WORK ORDER. Directions for the data below: repeat exactly the lines from the one with "Plano Molding Company (USA)" through the one with "και τρόποι πληρωμής, μαζί με", both included, and omit all pictures.

################

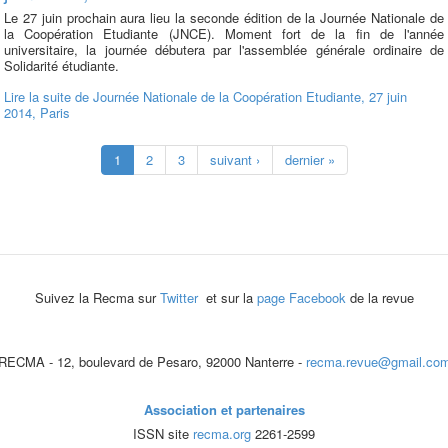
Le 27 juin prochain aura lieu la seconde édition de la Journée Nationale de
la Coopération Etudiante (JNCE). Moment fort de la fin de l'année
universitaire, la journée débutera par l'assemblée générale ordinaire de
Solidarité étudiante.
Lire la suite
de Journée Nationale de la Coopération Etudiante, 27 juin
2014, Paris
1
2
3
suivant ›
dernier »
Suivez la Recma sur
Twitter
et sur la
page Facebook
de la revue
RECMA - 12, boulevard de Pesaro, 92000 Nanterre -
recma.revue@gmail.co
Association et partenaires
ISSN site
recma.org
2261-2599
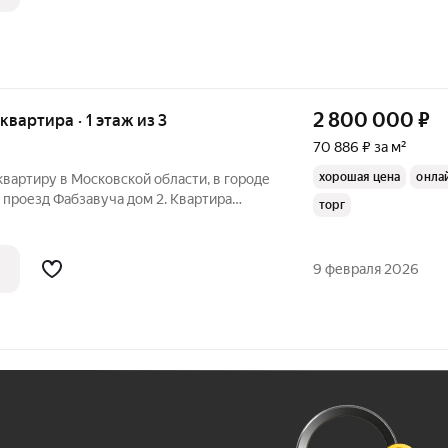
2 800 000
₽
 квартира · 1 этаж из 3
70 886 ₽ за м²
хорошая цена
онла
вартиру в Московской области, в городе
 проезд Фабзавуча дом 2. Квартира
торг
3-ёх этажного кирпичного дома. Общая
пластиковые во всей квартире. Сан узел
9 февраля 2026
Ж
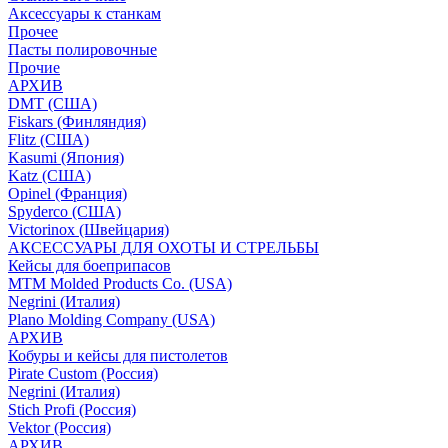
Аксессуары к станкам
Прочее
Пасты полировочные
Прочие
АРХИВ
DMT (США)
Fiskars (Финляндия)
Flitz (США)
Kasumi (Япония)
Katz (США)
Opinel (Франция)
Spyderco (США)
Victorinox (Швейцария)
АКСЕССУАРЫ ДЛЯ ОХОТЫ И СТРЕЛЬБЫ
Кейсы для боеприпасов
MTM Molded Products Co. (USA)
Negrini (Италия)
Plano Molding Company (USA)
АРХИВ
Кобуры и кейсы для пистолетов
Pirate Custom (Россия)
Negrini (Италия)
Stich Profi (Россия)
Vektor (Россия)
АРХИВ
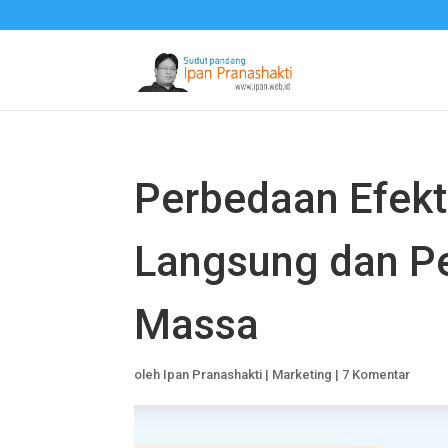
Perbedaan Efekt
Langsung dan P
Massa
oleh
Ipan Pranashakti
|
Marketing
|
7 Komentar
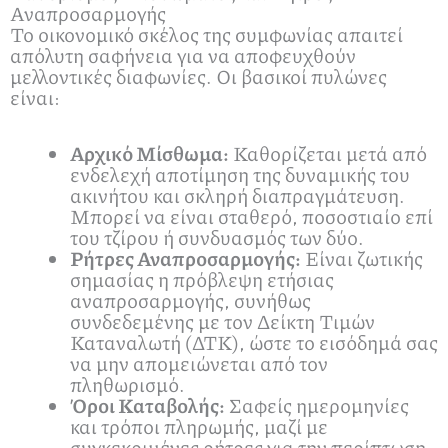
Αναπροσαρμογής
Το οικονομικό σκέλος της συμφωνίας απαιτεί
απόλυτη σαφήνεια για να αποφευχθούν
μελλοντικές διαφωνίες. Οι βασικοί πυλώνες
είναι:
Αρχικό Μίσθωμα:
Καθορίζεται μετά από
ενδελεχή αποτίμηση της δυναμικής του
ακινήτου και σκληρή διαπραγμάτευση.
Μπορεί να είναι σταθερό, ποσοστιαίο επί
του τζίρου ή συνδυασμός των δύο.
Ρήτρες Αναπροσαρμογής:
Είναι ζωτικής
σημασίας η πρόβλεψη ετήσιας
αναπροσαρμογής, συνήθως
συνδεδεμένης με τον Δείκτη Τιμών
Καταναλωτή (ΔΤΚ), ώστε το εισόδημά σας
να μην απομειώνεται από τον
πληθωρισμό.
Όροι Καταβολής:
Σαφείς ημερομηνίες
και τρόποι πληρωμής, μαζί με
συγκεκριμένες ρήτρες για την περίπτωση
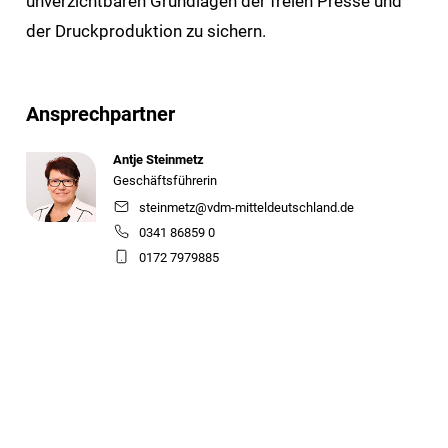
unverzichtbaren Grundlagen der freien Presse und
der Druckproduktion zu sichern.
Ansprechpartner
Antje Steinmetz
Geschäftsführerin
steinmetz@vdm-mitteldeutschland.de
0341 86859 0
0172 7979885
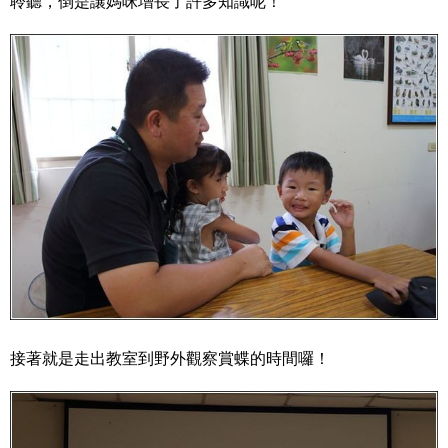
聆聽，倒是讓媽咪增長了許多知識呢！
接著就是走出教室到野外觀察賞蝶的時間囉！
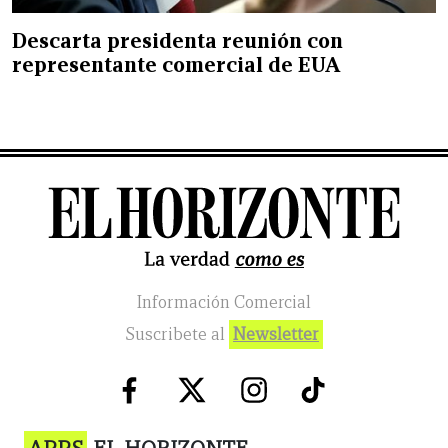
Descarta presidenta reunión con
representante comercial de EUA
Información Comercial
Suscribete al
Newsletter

################

SOLVED EXERCISE.
Plano Molding Company (USA)
АРХИВ
Кобуры и кейсы для пистолетов
Pirate Custom (Россия)
Negrini (Италия)
Stich Profi (Россия)
Vektor (Россия)
АРХИВ
Perbedaan Efekt
Langsung dan P
Massa
oleh
Ipan Pranashakti
|
Marketing
|
7 Komentar
Αναπροσαρμογής
Το οικονομικό σκέλος της συμφωνίας απαιτεί
απόλυτη σαφήνεια για να αποφευχθούν
μελλοντικές διαφωνίες. Οι βασικοί πυλώνες
είναι:
Αρχικό Μίσθωμα:
Καθορίζεται μετά από
ενδελεχή αποτίμηση της δυναμικής του
ακινήτου και σκληρή διαπραγμάτευση.
Μπορεί να είναι σταθερό, ποσοστιαίο επί
του τζίρου ή συνδυασμός των δύο.
Ρήτρες Αναπροσαρμογής:
Είναι ζωτικής
σημασίας η πρόβλεψη ετήσιας
αναπροσαρμογής, συνήθως
συνδεδεμένης με τον Δείκτη Τιμών
Καταναλωτή (ΔΤΚ), ώστε το εισόδημά σας
να μην απομειώνεται από τον
πληθωρισμό.
Όροι Καταβολής:
Σαφείς ημερομηνίες
και τρόποι πληρωμής, μαζί με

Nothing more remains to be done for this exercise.